Este cuento ha sido escrito hasta el momento entre Enrique Castiblanco y la edición del Comité editorial de Cuento Colectivo. ¡Participa e invita a tu red!
Desde pequeño, a Damián le enseñaron el respeto por el idioma y el amor por la literatura, que sumado con su inteligencia y orden, lo llevaron a convertirse en un editor impecable. No había error ortográfico o incongruencia en el sentido que se le escapara a este ojo milimétrico.
Por otra parte, la vida social de este personaje era muy agitada y aunque nunca había estado muy seguro de hacerse un tatuaje, por alguna extraña razón (tal vez porque ya estaba llegando a sus 30 años), tenía en el fondo de su cabeza hace algunos meses hacerse uno.
Después de vacilar por días, por fin se decidió por la frase de uno de sus escritores favoritos, Albert Camus, que dice: “No es vergonzoso preferir la felicidad”. Lo quería en su espalda, cerca del hombro izquierdo, por si se llegaba a aburrir, no tendría que verlo todos los días de frente.
Llegó al establecimiento de tatuajes y su instinto lo llevó a dar instrucciones exactas acerca de la frase que quería y el estilo de letra. Ese día estaba algo distraído por una serie de acontecimientos en la oficina que lo habían agarrado fuera de base. El artista de tatuajes empezó con su labor, pero Damián sentía que la faltaba dar otra especificación.
Estaba a punto de recordarse cuando le entró una llamada al móvil, era de la oficina, a deshoras, por el mismo lío de la mañana. La preocupación que quedó después de la llamada no solo le disminuyó el dolor de la aguja, hizo que el tiempo de llevar a cabo la “tinta” fuera corto. Salió disparado del establecimiento, no tuvo tiempo ni de revisar bien el tatuaje.

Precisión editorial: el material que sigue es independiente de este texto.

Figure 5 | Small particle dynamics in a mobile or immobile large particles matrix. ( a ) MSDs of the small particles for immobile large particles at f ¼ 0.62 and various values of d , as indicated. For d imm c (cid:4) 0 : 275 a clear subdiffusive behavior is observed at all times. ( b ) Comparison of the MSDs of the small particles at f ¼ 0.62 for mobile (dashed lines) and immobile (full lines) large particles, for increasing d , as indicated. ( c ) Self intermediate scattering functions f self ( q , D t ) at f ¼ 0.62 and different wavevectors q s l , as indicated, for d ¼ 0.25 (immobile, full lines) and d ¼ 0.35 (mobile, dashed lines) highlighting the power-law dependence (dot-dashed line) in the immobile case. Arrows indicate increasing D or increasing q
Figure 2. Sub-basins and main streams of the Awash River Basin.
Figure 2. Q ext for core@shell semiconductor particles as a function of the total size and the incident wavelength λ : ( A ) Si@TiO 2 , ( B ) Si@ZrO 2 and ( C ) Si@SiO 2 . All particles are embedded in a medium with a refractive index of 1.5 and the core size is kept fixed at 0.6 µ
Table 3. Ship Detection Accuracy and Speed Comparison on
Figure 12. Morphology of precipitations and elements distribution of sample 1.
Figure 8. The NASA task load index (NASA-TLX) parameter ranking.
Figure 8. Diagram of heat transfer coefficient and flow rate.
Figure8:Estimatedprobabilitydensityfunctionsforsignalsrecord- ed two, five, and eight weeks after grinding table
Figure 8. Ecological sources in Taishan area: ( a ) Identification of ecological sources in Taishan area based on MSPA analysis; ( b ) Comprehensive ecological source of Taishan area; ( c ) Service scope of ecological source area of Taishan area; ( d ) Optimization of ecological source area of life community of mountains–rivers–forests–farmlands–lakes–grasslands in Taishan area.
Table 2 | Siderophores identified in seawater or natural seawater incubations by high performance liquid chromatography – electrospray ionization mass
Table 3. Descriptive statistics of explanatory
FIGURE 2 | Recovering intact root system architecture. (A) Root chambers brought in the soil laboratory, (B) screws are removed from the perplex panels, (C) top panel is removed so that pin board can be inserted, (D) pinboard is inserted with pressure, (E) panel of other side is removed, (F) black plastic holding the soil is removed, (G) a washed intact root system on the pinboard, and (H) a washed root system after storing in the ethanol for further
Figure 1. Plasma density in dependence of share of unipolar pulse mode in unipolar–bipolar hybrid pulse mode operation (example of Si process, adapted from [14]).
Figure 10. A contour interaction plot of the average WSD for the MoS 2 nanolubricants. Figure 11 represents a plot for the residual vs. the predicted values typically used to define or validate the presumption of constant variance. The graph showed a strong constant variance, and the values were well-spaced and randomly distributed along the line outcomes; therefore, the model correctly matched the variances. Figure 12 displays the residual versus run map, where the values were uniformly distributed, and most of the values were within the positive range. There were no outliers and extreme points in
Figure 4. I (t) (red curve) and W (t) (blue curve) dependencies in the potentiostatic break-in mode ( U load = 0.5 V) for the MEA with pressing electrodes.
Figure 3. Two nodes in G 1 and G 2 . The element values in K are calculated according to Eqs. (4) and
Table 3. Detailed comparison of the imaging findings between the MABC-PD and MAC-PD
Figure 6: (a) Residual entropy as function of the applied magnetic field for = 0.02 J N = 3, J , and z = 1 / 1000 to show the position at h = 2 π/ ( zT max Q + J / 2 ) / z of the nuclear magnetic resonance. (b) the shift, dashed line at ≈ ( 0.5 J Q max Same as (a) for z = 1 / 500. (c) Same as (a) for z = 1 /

Tras llegar a su casa y resolver el problema desde su computador portátil, tuvo la intención de ver cómo había quedado su obra permanente del cuerpo. Fue el baño, se miró al espejo y levantó un poco el algodón que protegía su piel. Era un poco difícil leer al revés, pero estaba seguro que el tatuaje decía: “No es vergonsoso preferir la felisidad”.
Ahora era evidente la indicación que se le había olvidado: enseñarle al artista de tatuajes un poco de ortografía. Su primer impulso fue volver al lugar y decirle que corrigiera el error, pero a medio camino se arrepintió. Quizás era buena idea dejarlo como estaba, como una especie de broma acerca de los estragos permanentes que puede causar un momento de descuido, cuando eres rígido de la cabeza como él lo era.